Multicompartmental models have been used to explain the proton magnetic relaxation taking into account a fast exchange of water molecules between bound and bulk water and considering dipolar proton–proton interaction as the mechanism contributing the most to this process. The increase in the correlation time of the water tightly bound to the Hb has been used to explain the decrease in relaxation times. For both cases, spontaneous and induced deoxygenation, a contradiction has been found between the theoretical behavior predicted for T1 and the experimental behavior reported. New experiments and the improving of the models will be useful to solve this contradiction.

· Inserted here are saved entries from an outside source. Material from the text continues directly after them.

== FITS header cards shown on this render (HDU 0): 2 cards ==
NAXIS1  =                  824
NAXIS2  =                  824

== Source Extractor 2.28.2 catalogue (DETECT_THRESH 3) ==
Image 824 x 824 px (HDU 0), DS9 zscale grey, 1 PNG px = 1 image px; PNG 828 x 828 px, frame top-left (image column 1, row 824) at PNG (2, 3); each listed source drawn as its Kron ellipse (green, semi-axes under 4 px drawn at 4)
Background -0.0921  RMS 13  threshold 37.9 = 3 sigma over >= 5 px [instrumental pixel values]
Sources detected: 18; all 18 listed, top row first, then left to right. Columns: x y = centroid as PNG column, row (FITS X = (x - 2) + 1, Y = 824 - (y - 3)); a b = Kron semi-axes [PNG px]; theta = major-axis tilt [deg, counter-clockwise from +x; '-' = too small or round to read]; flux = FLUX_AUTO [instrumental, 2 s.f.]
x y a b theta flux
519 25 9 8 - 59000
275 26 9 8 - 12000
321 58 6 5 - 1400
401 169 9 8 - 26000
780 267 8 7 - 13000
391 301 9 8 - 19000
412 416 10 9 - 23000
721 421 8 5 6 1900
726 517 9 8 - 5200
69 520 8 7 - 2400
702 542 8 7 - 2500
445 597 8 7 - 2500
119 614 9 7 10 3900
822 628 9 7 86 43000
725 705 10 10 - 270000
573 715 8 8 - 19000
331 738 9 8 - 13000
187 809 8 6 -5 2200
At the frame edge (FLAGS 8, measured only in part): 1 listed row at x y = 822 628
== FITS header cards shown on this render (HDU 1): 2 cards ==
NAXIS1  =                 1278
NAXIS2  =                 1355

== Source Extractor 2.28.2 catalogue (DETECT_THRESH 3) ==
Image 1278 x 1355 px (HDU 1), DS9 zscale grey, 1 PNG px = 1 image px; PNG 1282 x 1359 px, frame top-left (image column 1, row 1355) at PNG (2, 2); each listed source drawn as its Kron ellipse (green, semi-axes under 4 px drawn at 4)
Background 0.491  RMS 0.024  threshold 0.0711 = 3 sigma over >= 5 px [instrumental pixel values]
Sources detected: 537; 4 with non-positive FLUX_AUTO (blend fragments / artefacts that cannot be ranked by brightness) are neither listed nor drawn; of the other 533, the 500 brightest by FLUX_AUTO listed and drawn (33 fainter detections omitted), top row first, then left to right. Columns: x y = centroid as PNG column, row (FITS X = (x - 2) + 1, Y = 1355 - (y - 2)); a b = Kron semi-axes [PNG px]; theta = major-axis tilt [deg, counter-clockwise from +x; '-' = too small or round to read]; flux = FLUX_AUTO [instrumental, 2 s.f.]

Proton magnetic relaxation was also able to show modifications in the membrane permeability of RBC from sickle cell patients. Nevertheless, the most useful picture of the SCD effects at molecular level is obtained in the simple case of the HbS solution where the delay time showed remarkable utility to differentiate sickle cell patients in steady state and with vaso-oclusive crisis, as well as, to evaluate the effect of potential and established drugs for SCD treatment.

A more detailed picture of the HbS aggregation process could be obtained using additional methods as: NMR dispersion and NMR spectroscopy. These could be also useful to improve the approaches for patient’s treatment and clinical evaluation.